Manipulating Parts with an Array of Pins: A Method and a Machine

Abstract
This article investigates the manipulation of polygonal parts using a simple device consisting of a grid of retractable pins mounted on a vertical plate. This “Pachinko machine” is intended as a reconfigurable parts feeder for flexible assembly. A part dropped on this device may come to rest on the actuated pins, bounce out, or fall through. The authors propose a novel algorithm for part reorientation. Its input consists of the shape of a part, its initial position and orientation, and a goal configuration, and its output is a sequence of pin actuations that will bring the part to the goal configuration.

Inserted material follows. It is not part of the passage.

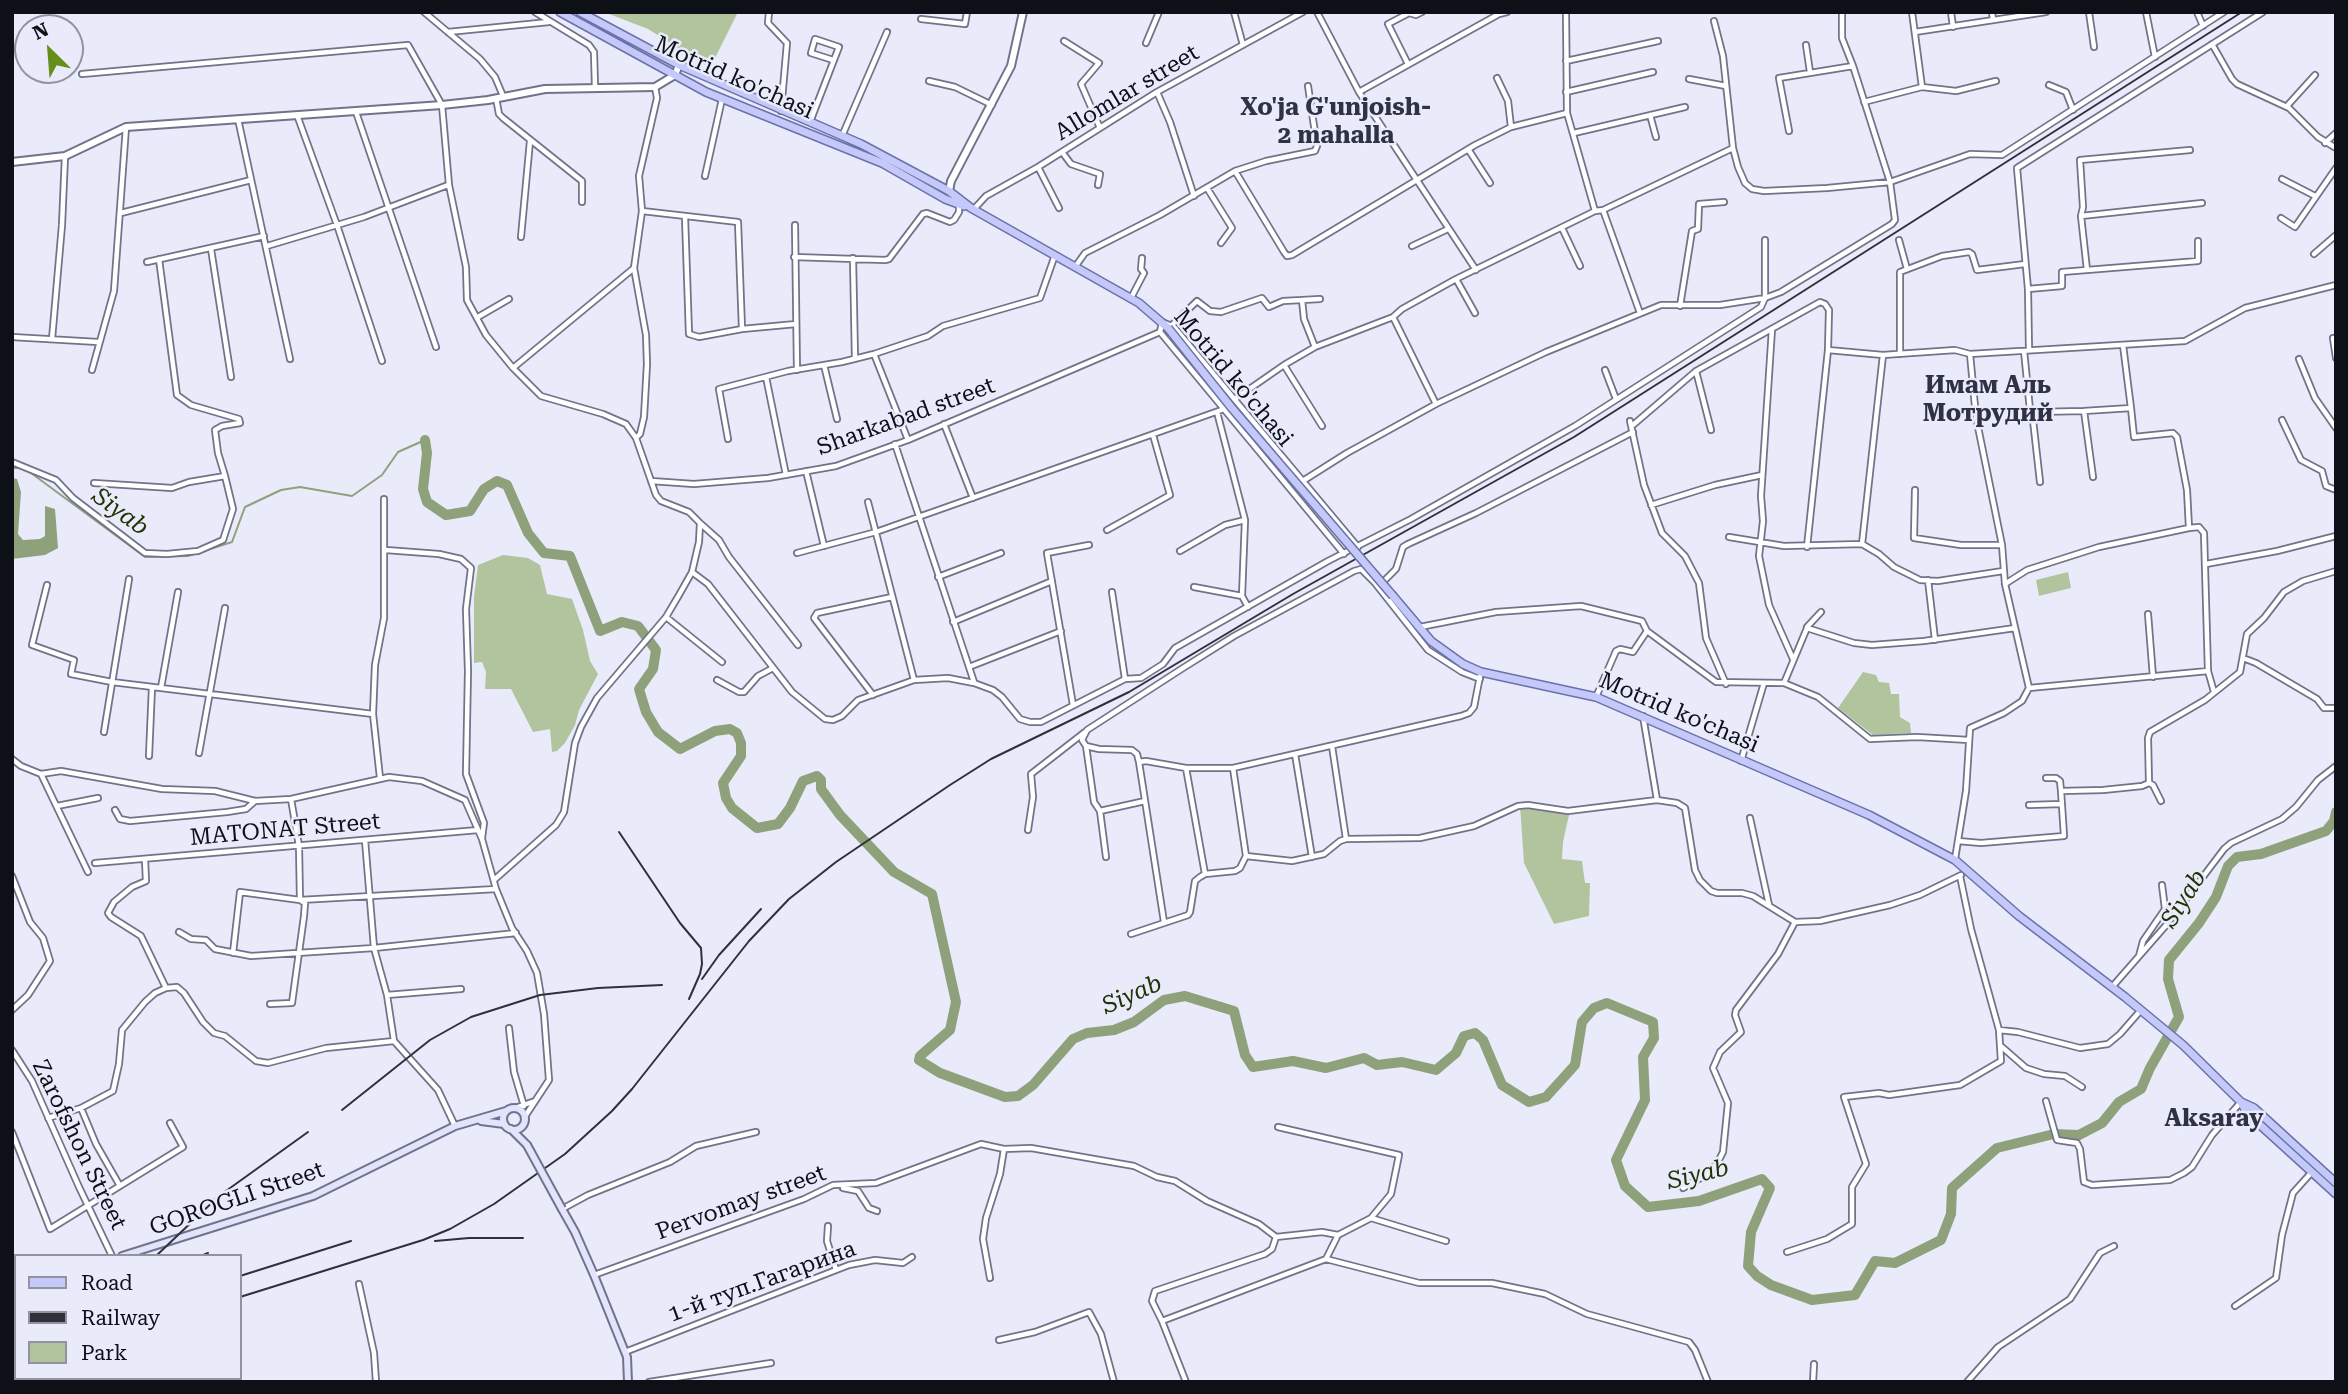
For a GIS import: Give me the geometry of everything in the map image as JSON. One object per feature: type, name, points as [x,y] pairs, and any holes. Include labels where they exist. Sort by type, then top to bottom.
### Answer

The proposed approach does not attempt to predict the part motion between the equilibria associated with the active pins in the output sequence; instead, it constructs the capture region of each equilibrium (i.e., the maximal subset of the part’s configuration space such that any motion starting within it is guaranteed to end at the equilibrium). Assuming frictionless contacts and dissipative dynamics, reorienting a part reduces to finding a path from initial to goal states in a directed graph whose nodes are the equilibria and whose arcs link pairs of nodes such that the first equilibrium lies in the capture region of the second one. The proposed approach has been implemented on a prototype of the Pachinko machine, and initial experiments are presented.